Comment tenir le haut du pâté en croûte? Dans la presse:

M. Eric Richard dans la Boucherie

Comment tenir le haut du pâté en croûte

Par Jérôme Estèbe le 24.02.2012 pour la Tribune de Genève!

Nul doute que pour certains arbitres des nouvelles élégances culinaires, le pâté en croûte peut paraître daté, rococo, kitschounet même. Il est vrai que ce mets-là a quelques siècles de four. Les cuistots du Moyen Age cachaient déjà leurs farces dans une enveloppe de pâte, pour aider à leur cuisson et conservation. Il est vrai aussi que ledit pâté à bien perdu de sa superbe depuis que les traiteurs industriels s’en sont emparés. Produit à la chaîne, sans morale ni tendresse, il est devenu ce morceau de carton mâché, abritant une triste masse informe, qui mollit au fond des frigos de supérette. Celui-là même que l’on mastique sans plaisir les soirs de verrées alcoolisées entre collègues. Pâté-tique.

Snobé par la modernité, galvaudé par l’industrie, le pâté aurait pu y laisser sa croûte. Ben non. Car nombre d’artisans continuent à honorer le grand classique avec toute la déférence voulue. A Genève, il n’est ainsi nullement impossible de croquer dans de remarquables spécimens. Sous la Halle de Rive par exemple, sur le banc de la boucherie Jacky Bula au hasard, où tous les matins dorent au four des pâtés exemplaires. L’enveloppe croustille dru; la gelée gigote vaillamment; la farce, avec de vrais morceaux de chair dedans, offre aux crocs ce divin mix entre fondant et fermeté.

Saindoux, priez pour nous

«Le croustillant, c’est le saindoux que l’on ajoute à la pâte qui l’amène», explique avec gourmandise Eric Richard, co-boss de l’enseigne. «Pour la farce, on utilise du jambon et du veau, avec des pistaches et des morilles. A cette base sont ajoutés des petits cubes de viande, marinés au vin blanc, laurier et oignons, puis juste blanchis.» Après cuisson, une fois le pâté refroidi, la gelée est intégrée à la poche à douille, grâce à de petites cheminées façonnées à cet effet. Si c’est pas mignon…

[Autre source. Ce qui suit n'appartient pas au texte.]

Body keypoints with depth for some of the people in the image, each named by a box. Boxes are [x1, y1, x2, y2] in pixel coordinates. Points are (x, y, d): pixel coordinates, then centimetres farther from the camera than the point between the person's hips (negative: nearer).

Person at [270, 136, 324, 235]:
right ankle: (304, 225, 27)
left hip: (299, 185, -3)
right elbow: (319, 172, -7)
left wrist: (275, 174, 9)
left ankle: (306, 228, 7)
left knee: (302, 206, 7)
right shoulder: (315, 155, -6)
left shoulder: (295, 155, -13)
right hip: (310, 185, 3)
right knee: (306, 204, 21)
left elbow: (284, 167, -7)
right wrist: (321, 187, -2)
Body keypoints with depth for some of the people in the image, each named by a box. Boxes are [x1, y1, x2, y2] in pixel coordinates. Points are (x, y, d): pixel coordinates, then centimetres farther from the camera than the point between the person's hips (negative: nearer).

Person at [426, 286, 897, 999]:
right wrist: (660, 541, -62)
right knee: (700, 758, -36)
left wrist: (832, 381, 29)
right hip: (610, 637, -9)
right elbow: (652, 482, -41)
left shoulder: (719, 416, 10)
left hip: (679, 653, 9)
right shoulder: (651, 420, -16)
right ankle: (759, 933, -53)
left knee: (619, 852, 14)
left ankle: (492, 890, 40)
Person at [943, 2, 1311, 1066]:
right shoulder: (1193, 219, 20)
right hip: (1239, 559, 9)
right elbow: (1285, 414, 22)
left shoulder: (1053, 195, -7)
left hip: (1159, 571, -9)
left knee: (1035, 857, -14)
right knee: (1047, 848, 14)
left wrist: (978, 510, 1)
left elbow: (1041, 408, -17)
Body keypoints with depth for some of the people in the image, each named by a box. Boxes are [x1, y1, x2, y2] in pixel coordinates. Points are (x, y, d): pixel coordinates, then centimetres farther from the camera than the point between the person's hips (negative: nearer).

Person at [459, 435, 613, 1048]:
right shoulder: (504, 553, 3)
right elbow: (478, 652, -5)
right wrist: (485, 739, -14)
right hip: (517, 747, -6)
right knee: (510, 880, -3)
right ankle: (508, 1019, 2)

Reste à connaître l’assaisonnement de la farce, élément clef du bon pâté. Le boucher sourit derrière sa moustache. «Du sel, du poivre… et un petit secret maison.» On n’en saura pas plus. Notez que les pâtés des voisins de la Halle, Bulliard et Ducret pour ne pas les citer, ne déméritent guère, sous des looks plus parallélépipédiques et dans des genres gustativement différents. Car chaque artisan a ses trucs et recettes. Foies de volaille et gorge de porc par ici; agneau et fruits secs par là. A la Boucherie du Molard, on reste fidèle au Richelieu, avec son confortable cylindre de foie gras planté au milieu. Tandis qu’au Coin de Campagne, sis aux Acacias, Arnault Bogard n’en fait qu’à sa tête. «Ces jours-ci, c’est bison», annonce-t-il. «En automne, je farcis avec de la chasse. A Pâques, j’essaierai le cabri.» Certains se souviennent avec émotion de son pâté au canard et zestes d’orange amère. Un bonheur croustillant.

Sous les pâtés, la plage

Cela dit, tout cela demeure fort sobre au regard des déclinaisons luxueuses et baroques que connu le mets au XIXe, qui demeure le siècle du pâté en croûte, comme son prédécesseur fut celui des Lumières. Impossible de ne pas citer le légendaire autant que superlatif «oreiller de la belle Aurore», création de la maman de Brillat-Savarin, Claudine-Aurore Récamier, dont la recette commence ainsi: «Ayez une noix de veau, deux perdreaux roux, le râble d’un lièvre, un poulet, un canard, une demi-livre de filet de porc, un foie gras d’oie cru, une belle truffe noire et deux ris de veau blanchis.» De la poésie en croûte.

Sachez enfin que depuis trois ans, un «championnat du monde de pâté en croûte» se tient tous les ans en décembre à Lyon. Une épreuve de haute voltige, patronnée par des chefs étoilés, âprement disputée par la crème des charcutiers français et généreusement médiatisée. Madame Figaro n’avait ainsi pas hésité à classer la manifestation parmi ses très enviés «néo-snobismes de l’hiver»… Et si ce bon vieux pâté devenait la croûte la plus branchée du moment?